§ **WORK TO BE COMPLETED**
Gather each line of the records that contains the string "construction", copying every such line in full.

---------- DATA IN THIS EXERCISE ----------

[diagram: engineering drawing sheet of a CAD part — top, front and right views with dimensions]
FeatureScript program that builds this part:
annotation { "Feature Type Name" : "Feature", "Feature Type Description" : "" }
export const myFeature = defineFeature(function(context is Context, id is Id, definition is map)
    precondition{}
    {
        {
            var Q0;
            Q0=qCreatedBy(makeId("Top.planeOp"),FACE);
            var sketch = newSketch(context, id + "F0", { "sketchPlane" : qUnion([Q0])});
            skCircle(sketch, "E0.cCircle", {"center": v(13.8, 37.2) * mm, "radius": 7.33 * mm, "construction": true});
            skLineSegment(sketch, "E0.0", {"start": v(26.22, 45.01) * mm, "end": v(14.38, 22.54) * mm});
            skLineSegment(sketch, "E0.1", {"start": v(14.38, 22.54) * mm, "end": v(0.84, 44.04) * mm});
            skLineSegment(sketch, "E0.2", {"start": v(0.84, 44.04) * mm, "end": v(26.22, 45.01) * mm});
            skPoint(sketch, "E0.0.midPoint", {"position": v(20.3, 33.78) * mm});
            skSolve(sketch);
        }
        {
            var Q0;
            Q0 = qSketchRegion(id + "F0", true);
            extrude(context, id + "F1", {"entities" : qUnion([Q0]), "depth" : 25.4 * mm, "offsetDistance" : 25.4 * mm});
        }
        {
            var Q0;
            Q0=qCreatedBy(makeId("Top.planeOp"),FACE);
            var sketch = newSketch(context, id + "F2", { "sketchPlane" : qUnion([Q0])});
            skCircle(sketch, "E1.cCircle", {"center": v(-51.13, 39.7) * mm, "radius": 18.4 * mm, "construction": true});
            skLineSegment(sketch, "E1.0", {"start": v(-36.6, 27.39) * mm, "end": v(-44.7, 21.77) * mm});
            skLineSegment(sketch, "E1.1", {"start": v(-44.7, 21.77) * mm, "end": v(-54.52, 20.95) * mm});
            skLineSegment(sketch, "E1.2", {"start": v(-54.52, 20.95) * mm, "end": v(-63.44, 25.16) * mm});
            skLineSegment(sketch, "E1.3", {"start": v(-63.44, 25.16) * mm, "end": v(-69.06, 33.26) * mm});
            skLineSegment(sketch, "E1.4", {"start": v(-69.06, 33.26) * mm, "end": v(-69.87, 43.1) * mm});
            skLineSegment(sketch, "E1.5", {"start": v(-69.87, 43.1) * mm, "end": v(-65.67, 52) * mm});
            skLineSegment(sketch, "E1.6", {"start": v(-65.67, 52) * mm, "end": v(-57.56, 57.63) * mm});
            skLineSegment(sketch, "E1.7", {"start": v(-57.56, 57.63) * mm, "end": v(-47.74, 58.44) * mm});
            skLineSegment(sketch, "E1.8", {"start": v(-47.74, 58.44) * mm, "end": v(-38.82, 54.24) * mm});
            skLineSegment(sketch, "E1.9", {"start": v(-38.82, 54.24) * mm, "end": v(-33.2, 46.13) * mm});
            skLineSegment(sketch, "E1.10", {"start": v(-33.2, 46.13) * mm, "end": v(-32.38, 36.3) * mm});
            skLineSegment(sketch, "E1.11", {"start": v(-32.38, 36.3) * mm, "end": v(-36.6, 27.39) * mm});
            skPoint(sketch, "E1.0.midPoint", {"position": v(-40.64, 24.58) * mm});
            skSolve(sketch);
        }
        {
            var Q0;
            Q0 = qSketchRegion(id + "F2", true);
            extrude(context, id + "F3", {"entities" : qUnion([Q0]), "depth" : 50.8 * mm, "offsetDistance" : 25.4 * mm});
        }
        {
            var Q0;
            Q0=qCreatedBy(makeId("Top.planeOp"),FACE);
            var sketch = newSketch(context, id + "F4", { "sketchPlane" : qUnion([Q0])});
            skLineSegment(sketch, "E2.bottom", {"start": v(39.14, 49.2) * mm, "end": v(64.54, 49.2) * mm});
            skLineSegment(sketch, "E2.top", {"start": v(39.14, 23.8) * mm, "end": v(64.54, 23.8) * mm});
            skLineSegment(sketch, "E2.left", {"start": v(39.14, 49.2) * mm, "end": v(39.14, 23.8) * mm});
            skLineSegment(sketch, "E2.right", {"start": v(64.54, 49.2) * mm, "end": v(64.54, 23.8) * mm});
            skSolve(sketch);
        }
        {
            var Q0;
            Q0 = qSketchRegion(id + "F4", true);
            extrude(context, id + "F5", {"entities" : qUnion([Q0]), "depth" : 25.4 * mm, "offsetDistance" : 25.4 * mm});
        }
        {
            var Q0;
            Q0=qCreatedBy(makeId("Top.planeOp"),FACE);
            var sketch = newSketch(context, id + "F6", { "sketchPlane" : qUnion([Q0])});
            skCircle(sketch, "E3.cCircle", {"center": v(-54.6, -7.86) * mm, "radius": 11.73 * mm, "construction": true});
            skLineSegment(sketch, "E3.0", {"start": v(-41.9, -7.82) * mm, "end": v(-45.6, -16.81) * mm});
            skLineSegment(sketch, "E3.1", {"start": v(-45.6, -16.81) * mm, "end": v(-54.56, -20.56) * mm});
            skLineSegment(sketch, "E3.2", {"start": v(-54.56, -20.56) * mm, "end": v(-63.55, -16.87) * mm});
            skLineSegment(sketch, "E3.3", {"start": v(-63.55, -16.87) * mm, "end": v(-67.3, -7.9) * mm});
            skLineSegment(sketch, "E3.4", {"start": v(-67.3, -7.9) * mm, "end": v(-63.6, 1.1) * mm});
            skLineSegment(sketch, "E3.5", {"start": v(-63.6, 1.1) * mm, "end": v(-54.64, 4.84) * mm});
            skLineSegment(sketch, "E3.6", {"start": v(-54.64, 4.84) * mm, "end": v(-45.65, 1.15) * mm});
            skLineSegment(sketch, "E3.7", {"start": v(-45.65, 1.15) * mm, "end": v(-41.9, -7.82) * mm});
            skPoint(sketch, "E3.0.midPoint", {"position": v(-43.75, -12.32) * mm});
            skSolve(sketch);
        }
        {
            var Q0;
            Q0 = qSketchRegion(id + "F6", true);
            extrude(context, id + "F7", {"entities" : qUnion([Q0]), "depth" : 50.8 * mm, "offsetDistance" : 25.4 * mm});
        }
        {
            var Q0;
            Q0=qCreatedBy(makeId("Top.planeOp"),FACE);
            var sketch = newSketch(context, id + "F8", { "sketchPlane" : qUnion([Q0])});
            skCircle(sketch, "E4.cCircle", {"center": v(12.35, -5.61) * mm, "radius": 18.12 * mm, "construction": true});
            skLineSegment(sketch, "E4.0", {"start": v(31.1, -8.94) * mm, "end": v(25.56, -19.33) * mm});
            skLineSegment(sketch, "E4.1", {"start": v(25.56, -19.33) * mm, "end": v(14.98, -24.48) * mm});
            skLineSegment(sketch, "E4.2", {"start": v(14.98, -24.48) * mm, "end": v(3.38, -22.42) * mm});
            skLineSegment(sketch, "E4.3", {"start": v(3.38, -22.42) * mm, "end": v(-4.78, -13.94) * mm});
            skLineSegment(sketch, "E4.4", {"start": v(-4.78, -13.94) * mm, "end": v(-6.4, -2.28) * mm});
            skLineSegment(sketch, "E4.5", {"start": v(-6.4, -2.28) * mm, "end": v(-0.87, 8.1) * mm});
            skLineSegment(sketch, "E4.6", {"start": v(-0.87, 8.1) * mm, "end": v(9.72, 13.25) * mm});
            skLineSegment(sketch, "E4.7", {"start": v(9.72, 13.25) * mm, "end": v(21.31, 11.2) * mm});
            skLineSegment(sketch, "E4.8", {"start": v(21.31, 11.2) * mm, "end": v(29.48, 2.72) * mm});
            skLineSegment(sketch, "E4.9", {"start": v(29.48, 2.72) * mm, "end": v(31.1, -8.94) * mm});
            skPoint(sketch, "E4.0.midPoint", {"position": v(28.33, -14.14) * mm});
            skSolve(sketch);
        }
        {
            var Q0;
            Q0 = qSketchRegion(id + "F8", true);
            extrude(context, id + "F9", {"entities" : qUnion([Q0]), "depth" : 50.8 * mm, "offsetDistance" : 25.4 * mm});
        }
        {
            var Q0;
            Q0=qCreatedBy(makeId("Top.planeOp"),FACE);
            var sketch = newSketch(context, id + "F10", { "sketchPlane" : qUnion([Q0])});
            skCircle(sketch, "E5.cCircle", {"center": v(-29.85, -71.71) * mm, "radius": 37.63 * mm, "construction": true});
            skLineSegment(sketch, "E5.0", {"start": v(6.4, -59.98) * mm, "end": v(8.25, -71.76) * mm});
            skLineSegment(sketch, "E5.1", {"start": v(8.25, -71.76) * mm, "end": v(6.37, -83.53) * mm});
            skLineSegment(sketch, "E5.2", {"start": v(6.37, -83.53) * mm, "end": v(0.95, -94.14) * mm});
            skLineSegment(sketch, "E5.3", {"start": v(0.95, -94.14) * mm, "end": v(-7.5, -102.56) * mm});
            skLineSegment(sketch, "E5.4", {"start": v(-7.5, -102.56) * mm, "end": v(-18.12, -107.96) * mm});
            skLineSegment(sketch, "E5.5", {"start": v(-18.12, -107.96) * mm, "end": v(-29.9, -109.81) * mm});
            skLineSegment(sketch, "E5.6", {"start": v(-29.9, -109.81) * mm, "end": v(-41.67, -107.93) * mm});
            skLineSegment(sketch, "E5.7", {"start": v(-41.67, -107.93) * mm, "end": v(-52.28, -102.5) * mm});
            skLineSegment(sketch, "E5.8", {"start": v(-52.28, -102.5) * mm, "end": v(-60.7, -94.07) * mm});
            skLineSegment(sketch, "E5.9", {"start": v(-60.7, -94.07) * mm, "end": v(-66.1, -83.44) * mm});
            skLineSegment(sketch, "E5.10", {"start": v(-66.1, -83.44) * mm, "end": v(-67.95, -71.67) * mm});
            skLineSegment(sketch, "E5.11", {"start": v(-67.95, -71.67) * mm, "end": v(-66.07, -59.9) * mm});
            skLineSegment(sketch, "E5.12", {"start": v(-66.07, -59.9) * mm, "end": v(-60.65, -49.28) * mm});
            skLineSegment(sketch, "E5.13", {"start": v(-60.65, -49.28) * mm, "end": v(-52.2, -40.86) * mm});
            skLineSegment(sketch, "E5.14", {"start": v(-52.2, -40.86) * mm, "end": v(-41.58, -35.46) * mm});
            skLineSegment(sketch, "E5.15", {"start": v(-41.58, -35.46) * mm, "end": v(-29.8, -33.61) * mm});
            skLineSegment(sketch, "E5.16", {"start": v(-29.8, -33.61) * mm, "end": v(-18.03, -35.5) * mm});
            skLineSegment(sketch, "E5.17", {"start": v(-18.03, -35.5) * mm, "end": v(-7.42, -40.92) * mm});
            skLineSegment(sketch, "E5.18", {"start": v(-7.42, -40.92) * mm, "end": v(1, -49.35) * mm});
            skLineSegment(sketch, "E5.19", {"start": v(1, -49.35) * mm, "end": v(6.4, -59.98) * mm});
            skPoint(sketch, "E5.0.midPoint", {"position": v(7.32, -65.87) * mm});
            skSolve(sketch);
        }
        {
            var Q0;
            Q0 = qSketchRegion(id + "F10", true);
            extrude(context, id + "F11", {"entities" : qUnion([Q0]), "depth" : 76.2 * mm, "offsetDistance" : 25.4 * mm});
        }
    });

----------

§ **TASK OUTPUT**
            skCircle(sketch, "E0.cCircle", {"center": v(13.8, 37.2) * mm, "radius": 7.33 * mm, "construction": true});
            skCircle(sketch, "E1.cCircle", {"center": v(-51.13, 39.7) * mm, "radius": 18.4 * mm, "construction": true});
            skCircle(sketch, "E3.cCircle", {"center": v(-54.6, -7.86) * mm, "radius": 11.73 * mm, "construction": true});
            skCircle(sketch, "E4.cCircle", {"center": v(12.35, -5.61) * mm, "radius": 18.12 * mm, "construction": true});
            skCircle(sketch, "E5.cCircle", {"center": v(-29.85, -71.71) * mm, "radius": 37.63 * mm, "construction": true});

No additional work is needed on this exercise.